* GIVEN PASSAGE
+ + + + + + +

The hunter-gatherer ethic implies that one’s moral character becomes the most important aspect of ingroup status. Individuals maintain their position in society by subscribing to its moral norms. Fundamentally, the movement to end slavery operated by defining abolitionism as a moral ingroup psychologically analogous to the situation in a hunter-gatherer ingroup. Those who continued to advocate the slave trade and slavery were shunned as moral pariahs, just as “racists” are today. The moral basis of the anti-slavery ingroup was firmly grounded in genuine empathic responses to the suffering of the slaves.
The logic connecting these tendencies to the individualist hunter-gather model is that like all humans in a dangerous and difficult world, hunter-gatherers need to develop cohesive, cooperative ingroups. But rather than base them on known kinship relations, the prototypical egalitarian-individualist groups of Northwest Europe are based on moral reputation and trust. Rather than being based on known kinship relations or ingroup/outgroup relations based on ethnicity, they are open to other reputable and trustworthy individuals. Egalitarian-individualists create moral-ideological communities in which those who violate public trust and other manifestations of the moral order are shunned, ostracized, and exposed to public humiliation—a fate that would have resulted in evolutionary death during the harsh ecological period of the Ice Age.
Ethnic Origins. As David Hackett Fischer notes in Albion’s Seed, the Puritans and Quakers both originated mainly from groups that had emigrated from Scandinavia in prehistoric times, and their cultures reflect the strong egalitarian universalist tendencies of Scandinavia described above and apparent in the antislavery movement. Puritanism originated in East Anglia, which was settled by Angles and Jutes (both from the Jutland Peninsula) in prehistoric times. They produced “a civic culture of high literacy, town meetings, and a tradition of freedom,” distinguished from other British groups by their “comparatively large ratios of freemen and small numbers of servi and villani.”
There was a strong strand of moral universalism and concern with fairness apparent in the Puritan-descended intellectuals who dominated American intellectual life in the nineteenth century and formed the intellectual force behind the American abolitionist movement. In the nineteenth century, these intellectuals placed a high value on fairness—for example, strongly opposing slavery on moral grounds. They tended to pursue utopian causes framed as moral issues. Opposing sides were painted in stark contrasts of good versus evil. Whereas in the Puritan settlements of Massachusetts the moral fervor was directed at keeping fellow Puritans in line, in the nineteenth century it was directed at the entire country and focused on the evils of slavery and capitalism.

+ + + + + + +

* STORED DATA
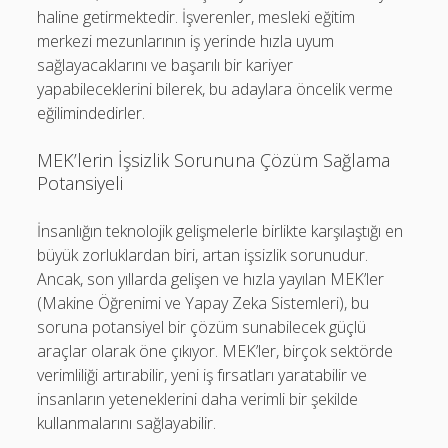
haline getirmektedir. İşverenler, mesleki eğitim
merkezi mezunlarının iş yerinde hızla uyum
sağlayacaklarını ve başarılı bir kariyer
yapabileceklerini bilerek, bu adaylara öncelik verme
eğilimindedirler.
MEK’lerin İşsizlik Sorununa Çözüm Sağlama
Potansiyeli
İnsanlığın teknolojik gelişmelerle birlikte karşılaştığı en
büyük zorluklardan biri, artan işsizlik sorunudur.
Ancak, son yıllarda gelişen ve hızla yayılan MEK’ler
(Makine Öğrenimi ve Yapay Zeka Sistemleri), bu
soruna potansiyel bir çözüm sunabilecek güçlü
araçlar olarak öne çıkıyor. MEK’ler, birçok sektörde
verimliliği artırabilir, yeni iş fırsatları yaratabilir ve
insanların yeteneklerini daha verimli bir şekilde
kullanmalarını sağlayabilir.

+ + + + + + +

* EXERCISE GOAL
Please quote the passage on abolitionism above from "The hunter-gatherer ethic" up to and including "of the slaves.".

* EXERCISE RESPONSE
The hunter-gatherer ethic implies that one’s moral character becomes the most important aspect of ingroup status. Individuals maintain their position in society by subscribing to its moral norms. Fundamentally, the movement to end slavery operated by defining abolitionism as a moral ingroup psychologically analogous to the situation in a hunter-gatherer ingroup. Those who continued to advocate the slave trade and slavery were shunned as moral pariahs, just as “racists” are today. The moral basis of the anti-slavery ingroup was firmly grounded in genuine empathic responses to the suffering of the slaves.